Much to my relief, Stone learned the meaning of the word "restraint" sometime between Alexander and World Trade Center. The veteran helmer leaves the irritating acid-trip flourishes at home and delivers a straightforward, emotional and ultimately inspiring tale of courage and survival. He draws an ample amount of his directorial strength from Andrea Berloff's screenplay and his fine ensemble cast and perfectly caputres the claustrophobic hell that John and Will endured. He also derives great benefit from superb production and sound design as well as a low-key but very heartfelt musical score by Craig Armstrong.

The film does stumble, if only once or twice. Moments such as two hallucinations - one involving Jesus delivering a bottle of water to Jimeno and another involving McLoughlin and his wife arguing about...kitchen cabinets? - could have been better handled or left out completely. And Berloff's dialogue every so often slips into cliché. Fortunately, this isn't enough to switch us off or obscure the efforts of cast and crew to deliver the goods.

Cage delivers an understated turn as McLoughlin that looks like one of his better acting jobs. Pena, whom you might remember as the Latino locksmith from Crash, is equally impressive in his first real lead role. The two leads are given solid support from Maggie Gyllenhaal and Maria Bello as spouses Allison Jimeno and Donna McLoughlin, while Michael Shannon is effective as Dave Karnes, the former Marine who found the spot where McLoughlin and Jimeno were buried alive.

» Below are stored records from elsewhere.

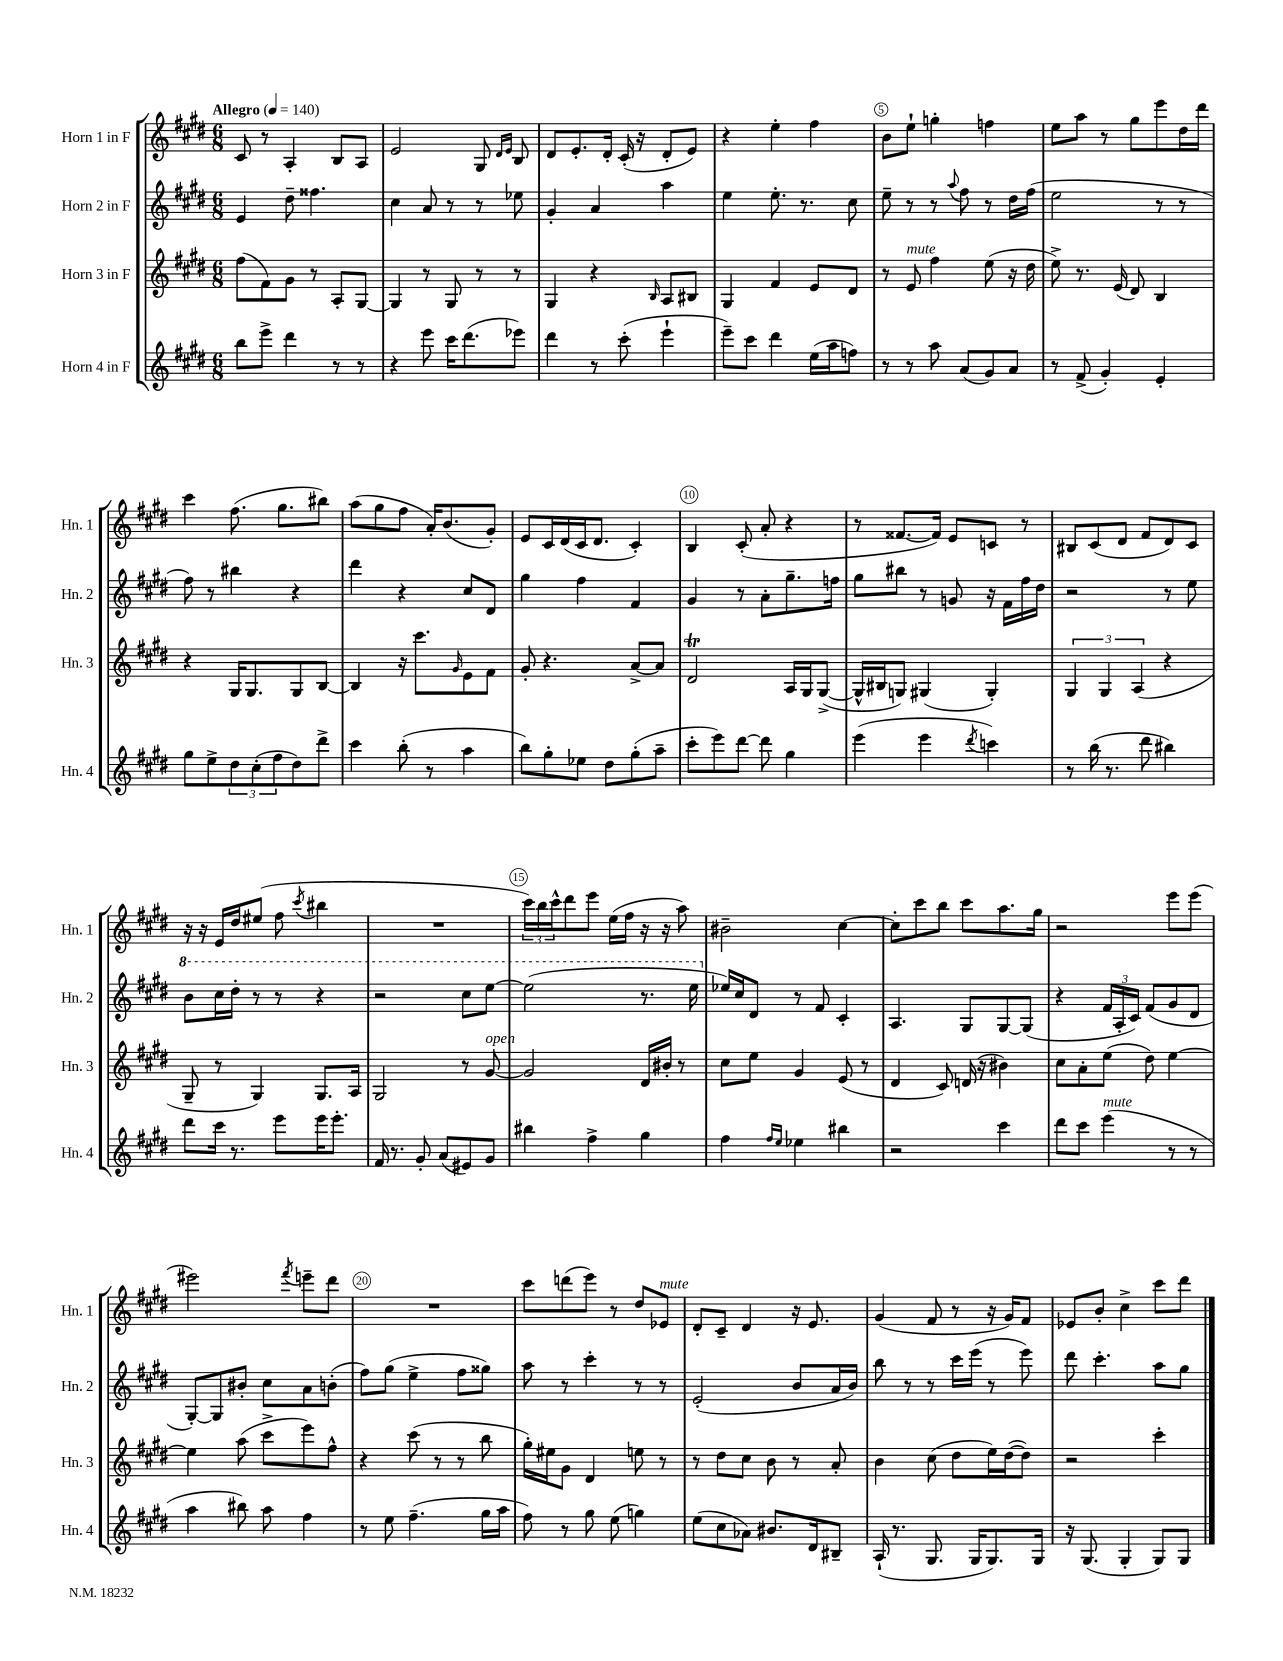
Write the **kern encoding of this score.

**kern	**kern	**kern	**kern
*staff4	*staff3	*staff2	*staff1
*clefG2	*clefG2	*clefG2	*clefG2
*k[f#c#g#d#]	*k[f#c#g#d#]	*k[f#c#g#d#]	*k[f#c#g#d#]
*M6/8	*M6/8	*M6/8	*M6/8
*MM140	*MM140	*MM140	*MM140
8bb	(8ff#	4e	8c#
8eee^	8f#)	.	8r
4ddd#	8g#	8dd#~	4A'
.	8r	4.ff##	.
8r	8A'	.	8B
8r	[8G#	.	8A
=	=	=	=
4r	4G#]	4cc#	2e
8eee	8r	8a	.
16ccc#	8G#	8r	.
(8.ddd#	.	.	.
.	8r	8r	8G#
.	.	.	16qqd#
.	.	.	16qqe
8eee-)	8r	8ee-	8B
=	=	=	=
4ddd#	4G#	4g#'	8d#
.	.	.	8.e'
8r	4r	4a	.
.	.	.	16d#'
(8ccc#'	.	.	(16c#'
.	.	.	16r
.	16qqB	.	.
4eee`	8A	4aa	8d#'
.	8B#	.	8e)
=	=	=	=
8eee~)	4G#	4ee	4r
8ccc#	.	.	.
4ddd#	4f#	8.ee'	4ee'
.	.	8.r	.
(16ee	8e	.	4ff#
16aa	.	.	.
8ff)	8d#	8cc#	.
=	=	=	=
8r	8r	8ee~	8b
8r	8e	8r	8ee`
8aa	4ff#	8r	4gg'
.	.	8qqaa	.
(8a	.	8ff#	.
8g#)	(8ee	8r	4ff
8a	16r	16dd#	.
.	16dd#	(16ff#	.
=	=	=	=
8r	8ee^)	2ee	8ee
(8f#^	8.r	.	8aa
4g#')	.	.	8r
.	(16e	.	.
.	8d#)	.	8gg#
4e'	4B	8r	8eee
.	.	8r	16dd#
.	.	.	16ddd#
=	=	=	=
8gg#	4r	8ff#)	4ccc#
8ee^	.	8r	.
12dd#	16G#	4bb#	(8.ff#
.	8.G#	.	.
(12cc#'	.	.	.
12ff#	.	.	.
.	.	.	8.gg#
8dd#)	8G#	4r	.
8ddd#^	[8B	.	8bb#)
=	=	=	=
4ccc#	4B]	4ddd#	(8aa
.	.	.	8gg#
(8bb'	16r	4r	8ff#
.	8.ccc#	.	.
8r	.	.	16a')
.	.	.	(8.b
.	16qqg#	.	.
4aa	8e	8cc#	.
.	8f#	8d#	8g#')
=	=	=	=
8bb)	8g#'	4gg#	8e
8gg#'	4.r	.	16c#
.	.	.	(16d#
8ee-	.	4ff#	16c#
.	.	.	8.d#
8dd#	.	.	.
(8gg#'	[8a^	4f#	4c#')
8aa~	8a]	.	.
=	=	=	=
8ccc#'	2d#	4g#	4B
8eee)	.	.	.
[8ddd#	.	8r	(8c#'
8ddd#]	.	8a'	8a'
4gg#	16A	8.gg#~	4r
.	16G#	.	.
.	([8G#^	.	.
.	.	16ff	.
=	=	=	=
(4eee	16G#^^]	8gg#	8r
.	16B#	.	.
.	8G)	8bb#	[8.f##
4eee	(4G#	8r	.
.	.	.	16f##])
.	.	8g	8e
8qddd#	.	.	.
4ccc)	4G#')	16r	8c
.	.	16f#	.
.	.	16ff#	8r
.	.	16dd#	.
=	=	=	=
8r	6G#	2r	8B#
(16bb	.	.	(8c#
.	6G#	.	.
8.r	.	.	.
.	.	.	8d#
.	(6A	.	.
8ddd#	.	.	8f#
4bb#)	4r	8r	8d#)
.	.	8ee	8c#
=	=	=	=
8ddd#	8G#~	8bb	16r
.	.	.	16r
16ccc#	8r	16ccc#	16e
8.r	.	16ddd#'	16dd#
.	4G#)	8r	(8ee#
8eee	.	8r	8ff#
.	.	.	8qccc#
16eee	8.G#	4r	4bb#
8.eee'	.	.	.
.	16A	.	.
=	=	=	=
16f#	2G#	2r	2.r
8.r	.	.	.
8g#'	.	.	.
(8a	.	.	.
8e#)	8r	8ccc#	.
8g#	[8g#	[8eee	.
=	=	=	=
4bb#	2g#]	(2eee]	24ccc#)
.	.	.	24bb
.	.	.	24ccc#^^
.	.	.	8ddd#
4ff#^	.	.	8eee
.	.	.	(16ee
.	.	.	16ff#
4gg#	16d#	8.r	16r
.	16b#'	.	16r
.	8r	.	8aa)
.	.	16eee	.
=	=	=	=
4ff#	8cc#	16ee-)	2b#~
.	.	16cc#	.
.	8ee	8d#	.
16qqff#	.	.	.
16qqee	.	.	.
4ee-	4g#	8r	.
.	.	8f#	.
4bb#	(8e	4c#'	[4cc#
.	8r	.	.
=	=	=	=
2r	4d#	4.A	8cc#']
.	.	.	8ccc#
.	8c#)	.	8bb
.	(16d	8G#	8ccc#
.	16r	.	.
4ccc#	4b#)	[8G#	8.aa
.	.	(8G#]	.
.	.	.	16gg#
=	=	=	=
8ddd#	8cc#	4r	2r
8ccc#	8a'	.	.
(4eee	(8ee	24f#	.
.	.	24A'	.
.	.	24c#)	.
.	8dd#)	(8f#	.
8r	[4ee	8g#	8eee
8r	.	8d#	(8eee
=	=	=	=
4aa	4ee]	[8G#')	2eee#)
.	.	8G#]	.
8bb#)	(8aa	8b#'	.
8aa	8ccc#^	8cc#	.
.	.	.	8qfff#
4ff#	8eee)	8a	8eee~
.	8ff#^^	(8b'	8ddd#
=	=	=	=
8r	4r	8ff#)	2.r
8ee	.	(8gg#	.
(4.ff#~	(8ccc#	4ee^	.
.	8r	.	.
.	8r	8ff#	.
16gg#	8bb	8gg##)	.
16aa	.	.	.
=	=	=	=
8ff#)	16gg#')	8aa	8ccc#
.	16ee#	.	.
8r	8g#	8r	(8ddd
8gg#	4d#	4ccc#'	8eee)
(8ee	.	.	8r
4gg)	8ee	8r	8dd#
.	8r	8r	8e-
=	=	=	=
(8ee	8r	(2e'	8d#'
8cc#	8dd#	.	8c#~
8a-)	8cc#	.	4d#
8.b#	8b	.	.
.	8r	8b	16r
16d#	.	.	8.e
8B#~	8a'	16a	.
.	.	16b)	.
=	=	=	=
(16A`	4b	8bb	(4g#
8.r	.	.	.
.	.	8r	.
8.G#	(8cc#	8r	8f#
.	8dd#	16ccc#	8r
16G#	.	(16eee	.
8.G#)	16ee)	8r	16r
.	([16dd#	.	16g#)
.	8dd#])	8eee)	8f#
16G#	.	.	.
=	=	=	=
16r	2r	8ddd#	8e-
(8.G#	.	.	.
.	.	4.ccc#'	8b'
4G#'	.	.	4cc#^
8G#)	4ccc#'	8aa	8ccc#
8G#	.	8gg#	8ddd#
==	==	==	==
*-	*-	*-	*-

World Trade Center works on several levels. It successfully recreates the atmosphere and events at Ground Zero on 9/11. It's also an engrossing and inspiring drama that shows how the worst of circumstances can bring out the best in people. But perhaps most importantly, the film serves as a tribute to those who risked their lives on that fateful day to save thousands of others. It does this not with cheap emotional manipulation, but with a great deal of respect.